Task objective:
Make a verbatim transcription of the records, without the pictures.
Start of Block
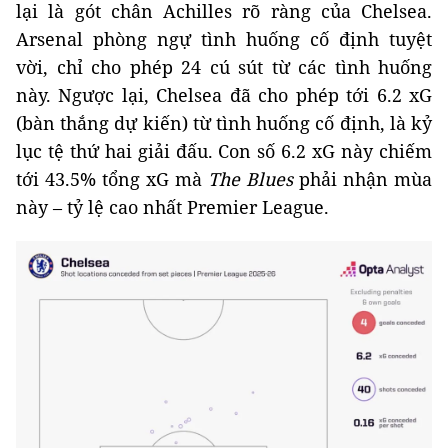
lại là gót chân Achilles rõ ràng của Chelsea.
Arsenal phòng ngự tình huống cố định tuyệt
vời, chỉ cho phép 24 cú sút từ các tình huống
này. Ngược lại, Chelsea đã cho phép tới 6.2 xG
(bàn thắng dự kiến) từ tình huống cố định, là kỷ
lục tệ thứ hai giải đấu. Con số 6.2 xG này chiếm
tới 43.5% tổng xG mà
The Blues
phải nhận mùa
này – tỷ lệ cao nhất Premier League.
End of Block
Response to the exercise:
lại là gót chân Achilles rõ ràng của Chelsea.
Arsenal phòng ngự tình huống cố định tuyệt
vời, chỉ cho phép 24 cú sút từ các tình huống
này. Ngược lại, Chelsea đã cho phép tới 6.2 xG
(bàn thắng dự kiến) từ tình huống cố định, là kỷ
lục tệ thứ hai giải đấu. Con số 6.2 xG này chiếm
tới 43.5% tổng xG mà
The Blues
phải nhận mùa
này – tỷ lệ cao nhất Premier League.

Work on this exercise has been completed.